* Work order *
Which lines run from the start of the data below to the line containing "0.31 | ~30ms | ~80MB |"? Set them down exactly, with none added.

* Records for this task *
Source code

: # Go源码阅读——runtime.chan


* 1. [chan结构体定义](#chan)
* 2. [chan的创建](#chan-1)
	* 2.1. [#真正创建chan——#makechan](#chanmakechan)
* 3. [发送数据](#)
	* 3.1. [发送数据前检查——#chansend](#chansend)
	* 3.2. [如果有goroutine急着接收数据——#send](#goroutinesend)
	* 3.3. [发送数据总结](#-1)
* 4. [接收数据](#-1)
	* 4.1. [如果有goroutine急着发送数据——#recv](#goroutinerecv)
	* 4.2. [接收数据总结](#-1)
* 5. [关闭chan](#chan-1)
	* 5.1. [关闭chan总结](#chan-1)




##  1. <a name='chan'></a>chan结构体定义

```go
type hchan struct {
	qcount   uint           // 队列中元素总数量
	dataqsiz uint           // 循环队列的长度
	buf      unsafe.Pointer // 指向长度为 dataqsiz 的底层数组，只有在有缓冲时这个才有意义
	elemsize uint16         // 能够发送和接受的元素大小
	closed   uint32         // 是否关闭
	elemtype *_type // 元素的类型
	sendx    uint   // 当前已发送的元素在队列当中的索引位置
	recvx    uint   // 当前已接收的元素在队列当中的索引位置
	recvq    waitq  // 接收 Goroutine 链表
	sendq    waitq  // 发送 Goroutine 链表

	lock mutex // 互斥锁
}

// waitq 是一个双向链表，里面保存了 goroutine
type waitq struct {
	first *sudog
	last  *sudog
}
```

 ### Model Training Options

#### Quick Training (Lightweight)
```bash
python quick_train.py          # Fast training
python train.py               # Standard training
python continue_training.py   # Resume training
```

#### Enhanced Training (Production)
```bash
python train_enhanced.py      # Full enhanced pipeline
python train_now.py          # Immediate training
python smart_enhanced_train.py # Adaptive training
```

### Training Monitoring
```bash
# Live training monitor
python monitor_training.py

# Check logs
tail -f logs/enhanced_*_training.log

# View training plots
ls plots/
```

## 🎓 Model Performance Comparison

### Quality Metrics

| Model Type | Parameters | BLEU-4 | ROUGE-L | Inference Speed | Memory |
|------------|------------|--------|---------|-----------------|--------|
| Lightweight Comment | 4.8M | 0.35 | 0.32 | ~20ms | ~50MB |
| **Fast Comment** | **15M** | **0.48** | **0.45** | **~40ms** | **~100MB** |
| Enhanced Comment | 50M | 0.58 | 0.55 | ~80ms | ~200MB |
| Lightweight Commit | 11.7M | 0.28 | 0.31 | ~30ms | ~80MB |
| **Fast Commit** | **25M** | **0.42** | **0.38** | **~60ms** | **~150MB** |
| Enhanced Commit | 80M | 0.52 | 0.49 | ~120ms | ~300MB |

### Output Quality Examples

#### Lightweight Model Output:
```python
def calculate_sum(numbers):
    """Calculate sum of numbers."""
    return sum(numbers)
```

* Task answer *
Source code

: # Go源码阅读——runtime.chan


* 1. [chan结构体定义](#chan)
* 2. [chan的创建](#chan-1)
	* 2.1. [#真正创建chan——#makechan](#chanmakechan)
* 3. [发送数据](#)
	* 3.1. [发送数据前检查——#chansend](#chansend)
	* 3.2. [如果有goroutine急着接收数据——#send](#goroutinesend)
	* 3.3. [发送数据总结](#-1)
* 4. [接收数据](#-1)
	* 4.1. [如果有goroutine急着发送数据——#recv](#goroutinerecv)
	* 4.2. [接收数据总结](#-1)
* 5. [关闭chan](#chan-1)
	* 5.1. [关闭chan总结](#chan-1)




##  1. <a name='chan'></a>chan结构体定义

```go
type hchan struct {
	qcount   uint           // 队列中元素总数量
	dataqsiz uint           // 循环队列的长度
	buf      unsafe.Pointer // 指向长度为 dataqsiz 的底层数组，只有在有缓冲时这个才有意义
	elemsize uint16         // 能够发送和接受的元素大小
	closed   uint32         // 是否关闭
	elemtype *_type // 元素的类型
	sendx    uint   // 当前已发送的元素在队列当中的索引位置
	recvx    uint   // 当前已接收的元素在队列当中的索引位置
	recvq    waitq  // 接收 Goroutine 链表
	sendq    waitq  // 发送 Goroutine 链表

	lock mutex // 互斥锁
}

// waitq 是一个双向链表，里面保存了 goroutine
type waitq struct {
	first *sudog
	last  *sudog
}
```

 ### Model Training Options

#### Quick Training (Lightweight)
```bash
python quick_train.py          # Fast training
python train.py               # Standard training
python continue_training.py   # Resume training
```

#### Enhanced Training (Production)
```bash
python train_enhanced.py      # Full enhanced pipeline
python train_now.py          # Immediate training
python smart_enhanced_train.py # Adaptive training
```

### Training Monitoring
```bash
# Live training monitor
python monitor_training.py

# Check logs
tail -f logs/enhanced_*_training.log

# View training plots
ls plots/
```

## 🎓 Model Performance Comparison

### Quality Metrics

| Model Type | Parameters | BLEU-4 | ROUGE-L | Inference Speed | Memory |
|------------|------------|--------|---------|-----------------|--------|
| Lightweight Comment | 4.8M | 0.35 | 0.32 | ~20ms | ~50MB |
| **Fast Comment** | **15M** | **0.48** | **0.45** | **~40ms** | **~100MB** |
| Enhanced Comment | 50M | 0.58 | 0.55 | ~80ms | ~200MB |
| Lightweight Commit | 11.7M | 0.28 | 0.31 | ~30ms | ~80MB |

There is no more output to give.